───── TEXTO DE ORIGEN ─────

La dificultad, naturalmente, es que uno siempre
quiere
algo de las mujeres —atención, sexo, consuelo, compasión, perdón—, y que muchas veces lo quiere con la suficiente intensidad como para enturbiar la propia percepción de lo que
ellas
quieren. Y, en cualquier negociación, nunca es buena idea perder de vista lo que quiere el oponente.

¿Es que todas las relaciones con las mujeres son negociaciones? Sí. Si esta respuesta parece inadecuada es sólo porque no conozco una palabra más enfática que «sí».

A las mujeres, en mi opinión, les gusta saber quién está al mando. Y, si no pueden estar ellas, les gustaría que estuvieras tú. El problema es que «al mando», en este caso, puede definirse como «quien dirige a los dos hacia ese objetivo que ambos han acordado es correcto». Llegado aquí, voy a comparar los tratos con mujeres a los tratos con niños o animales. Esto no quiere dar entender que las mujeres sean, en modo alguno, inferiores, sino únicamente que los niños y los animales son más espabilados que los hombres.

Los hombres tienen mucho que aprender de las mujeres. Los hombres son los perritos falderos del universo. Los hombres pierden el tiempo persiguiendo lo absolutamente inútil por la sencilla razón de que todos sus iguales hacen lo mismo. Las mujeres, no. Ellas tienden legítimamente a orientarse hacia un objetivo, y sus objetivos son, en su mayor parte, sencillos: amor, seguridad, dinero, prestigio. Son unos objetivos buenos, directos, significativos, sobre todo en comparación con los objetivos, más masculinos, de la gloria, la aceptación y el ser apreciado. A las mujeres les importa un pimiento ser apreciadas, y eso significa que no saben transigir. Se entregan ocasionalmente a la persona que aman, luchan hasta haber vencido, evitan un enfrentamiento en el que no puedan vencer, pero nunca transigen.

───── EL LISTADO ─────

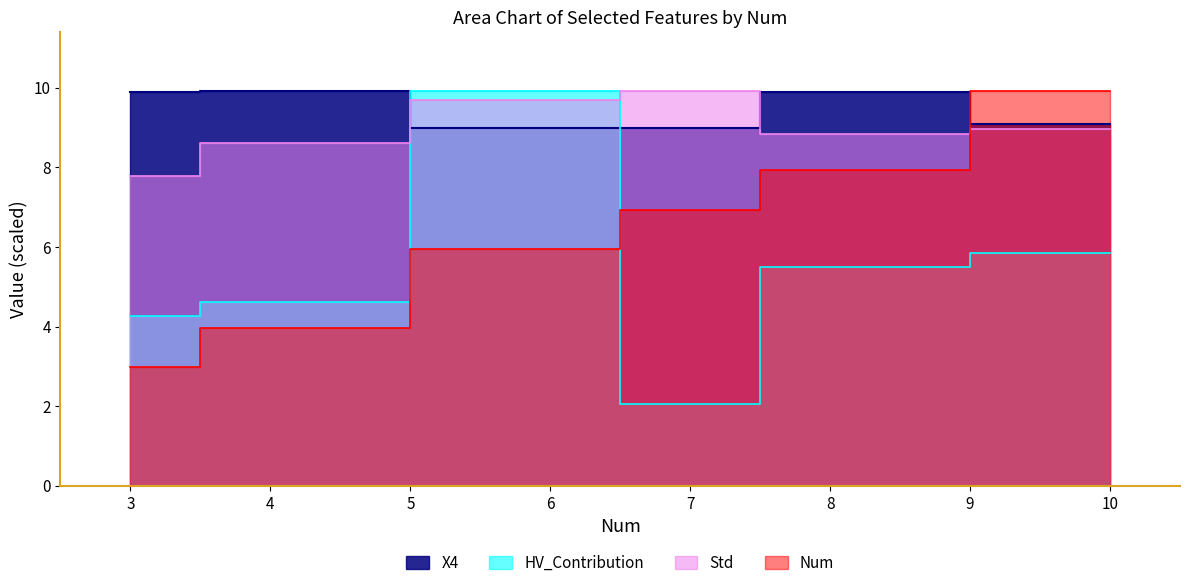

At which label does X4 reach its minimum?

6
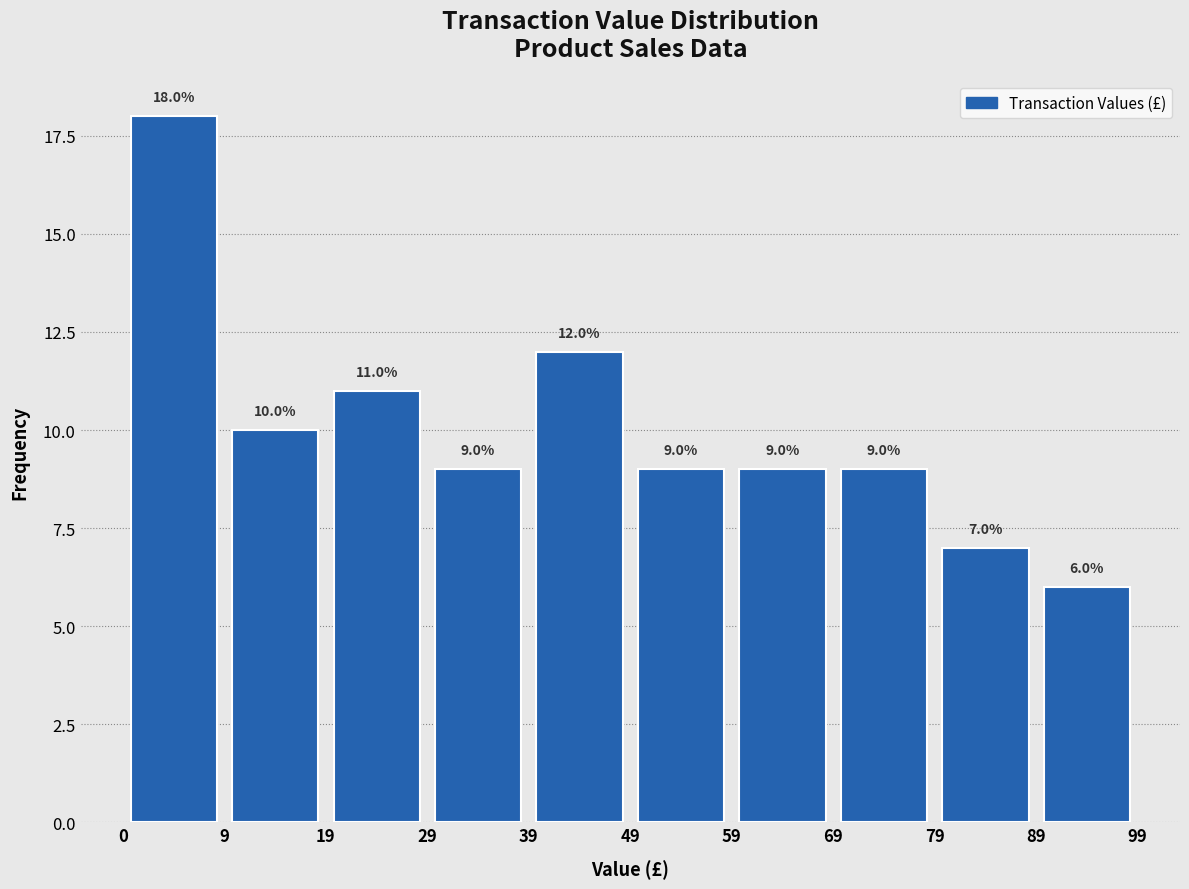

Which range on the x-axis has the tallest bar?

0 to 9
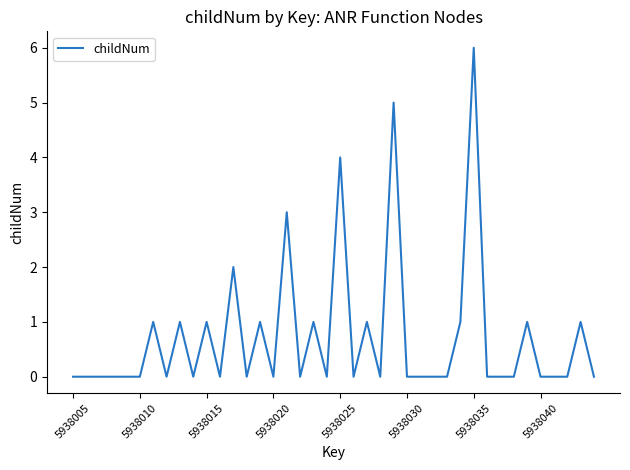

Reading right to left, list all the values displayed in this chart.

0	1	0	0	0	1	0	0	0	6	1	0	0	0	0	5	0	1	0	4	0	1	0	3	0	1	0	2	0	1	0	1	0	1	0	0	0	0	0	0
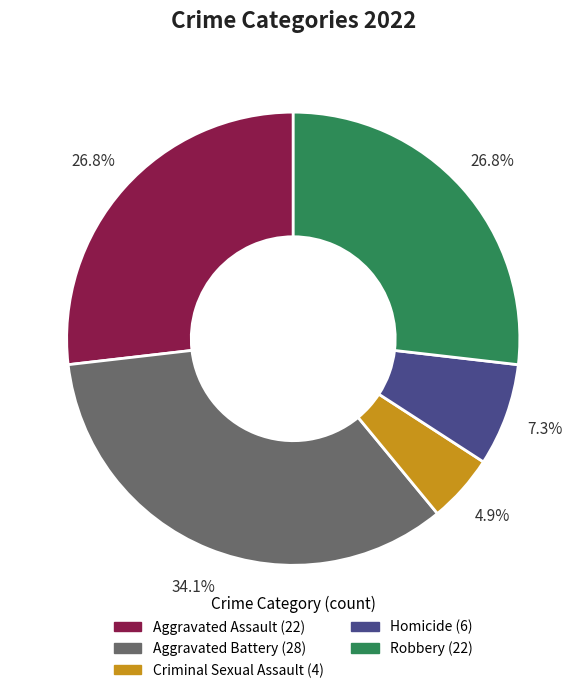

True or false: Robbery accounts for 27% of the total.

True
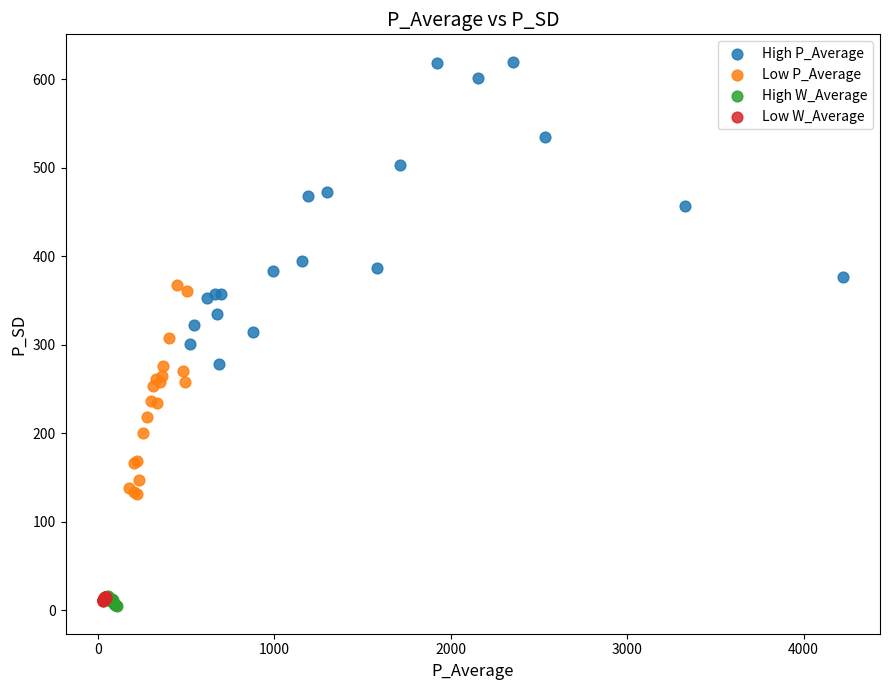

Which series reaches the minimum Y coordinate?

High W_Average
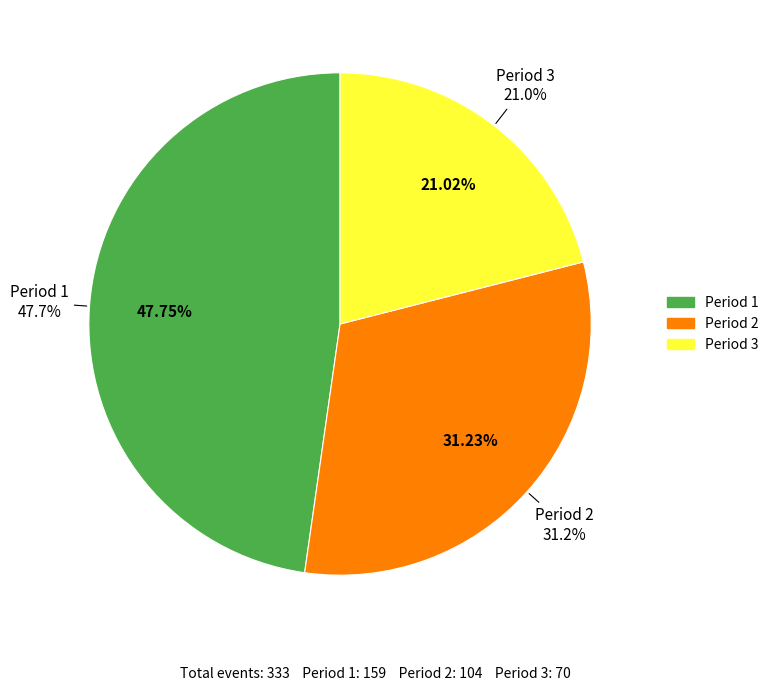

How many slices are in this pie chart?

3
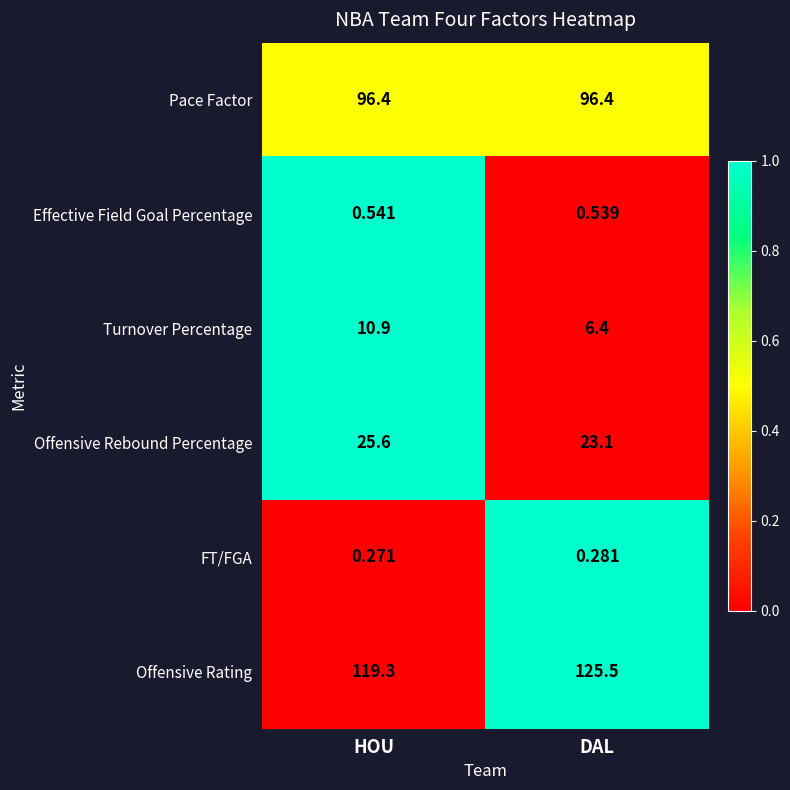

Which series has the largest total across all categories?

Offensive Rating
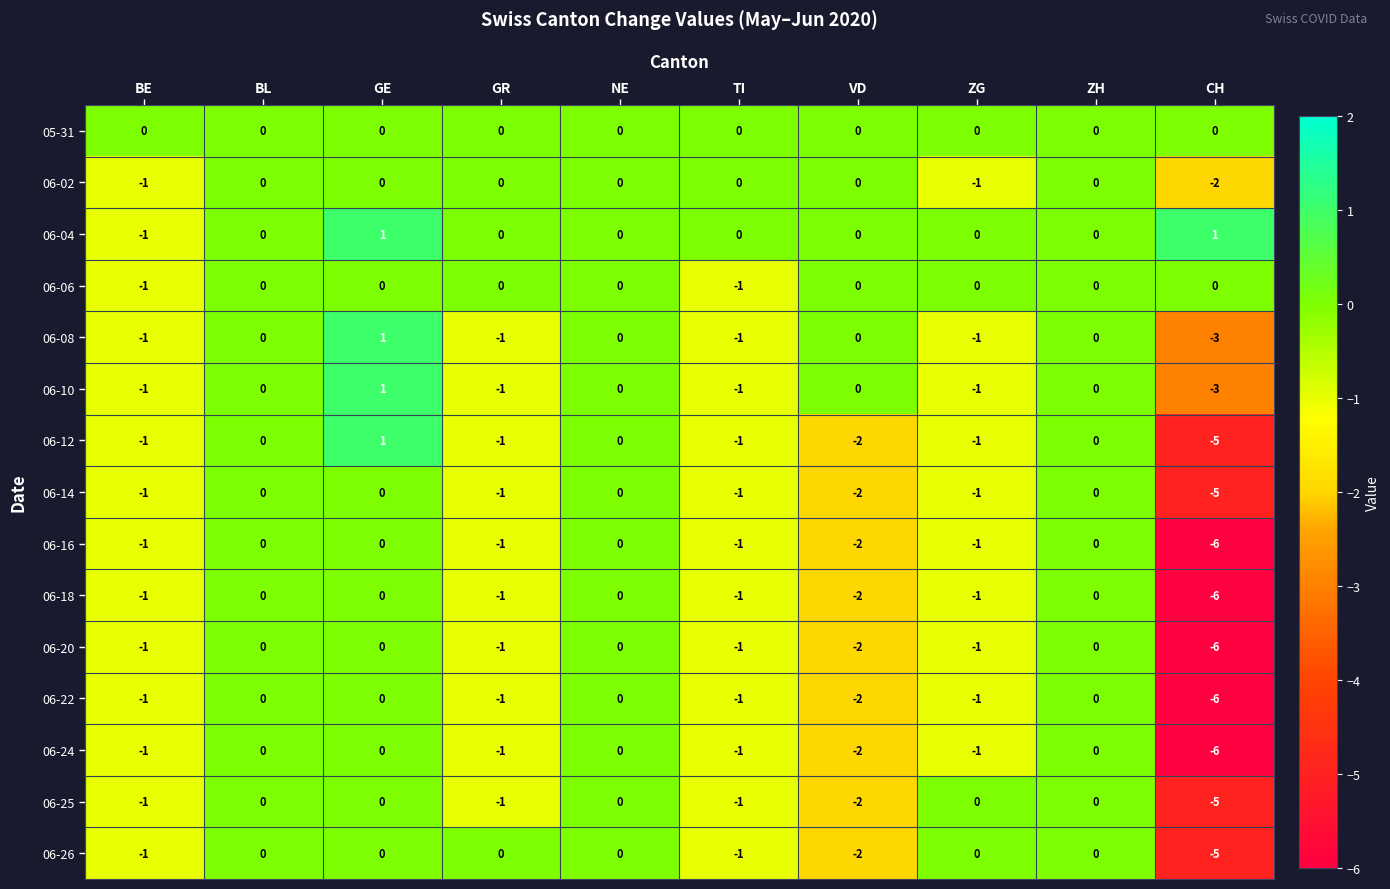

How many data points in 06-14 are less than -1?

2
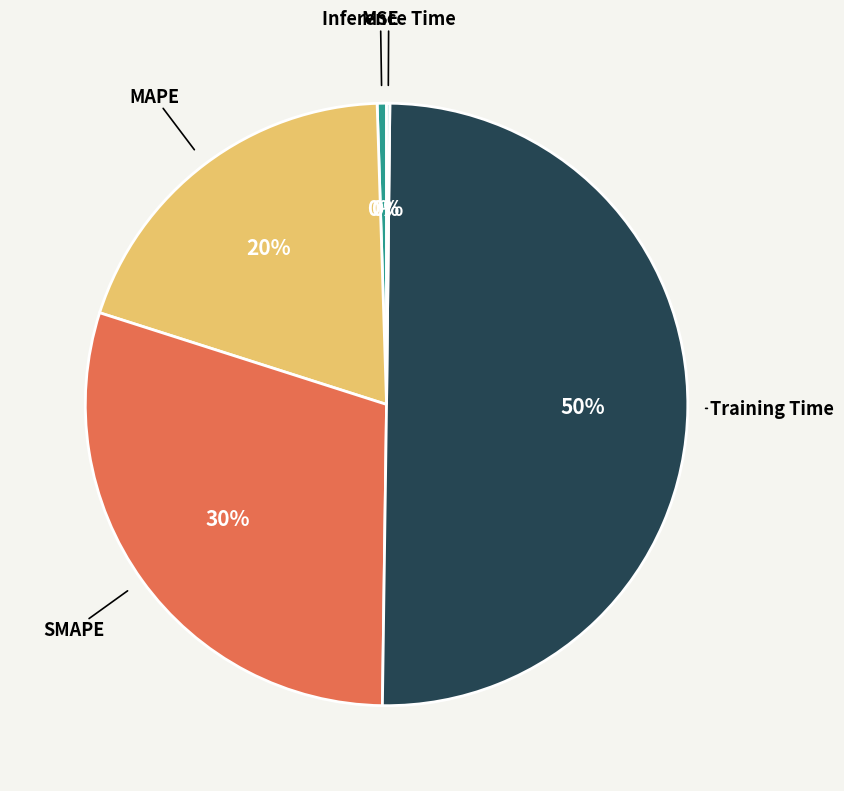

To the nearest percent, what is the average slice percentage?

20%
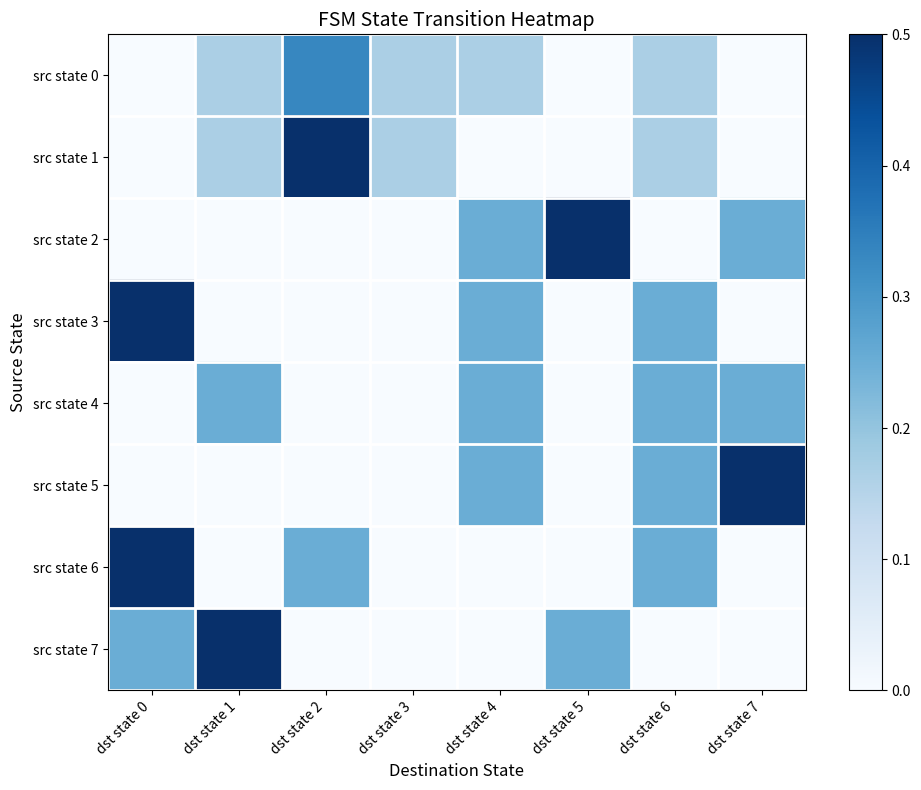

At dst state 4, list the series in order from smallest to largest.

src state 1, src state 6, src state 7, src state 0, src state 2, src state 3, src state 4, src state 5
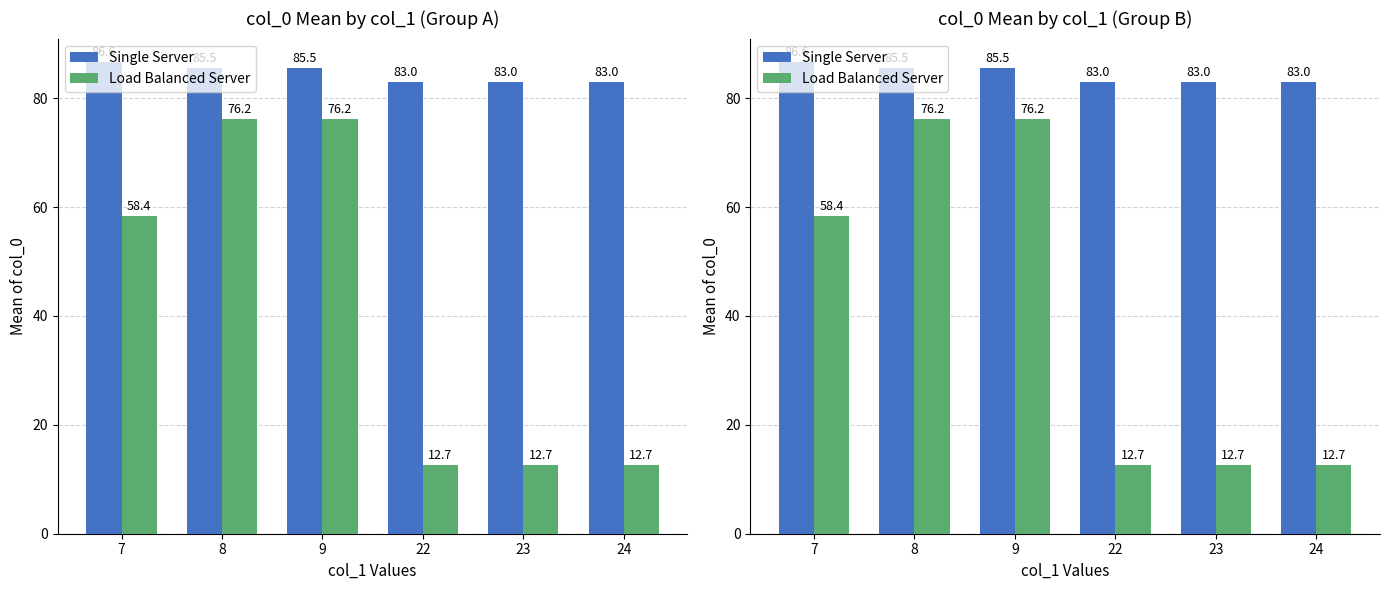

What is the spread (max minus min) of values at 9?

9.3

─────

QUÉ HACER 1: Reproduce el texto de origen entre "La dificultad, naturalmente, es" y "quiere el oponente.", ambos incluidos.
QUÉ HACER 2: Anota, copiándolas completas, todas las líneas del listado donde aparece la palabra "state".

RESPUESTA ESCRITA 1:
La dificultad, naturalmente, es que uno siempre
quiere
algo de las mujeres —atención, sexo, consuelo, compasión, perdón—, y que muchas veces lo quiere con la suficiente intensidad como para enturbiar la propia percepción de lo que
ellas
quieren. Y, en cualquier negociación, nunca es buena idea perder de vista lo que quiere el oponente.

RESPUESTA ESCRITA 2:
At dst state 4, list the series in order from smallest to largest.
src state 1, src state 6, src state 7, src state 0, src state 2, src state 3, src state 4, src state 5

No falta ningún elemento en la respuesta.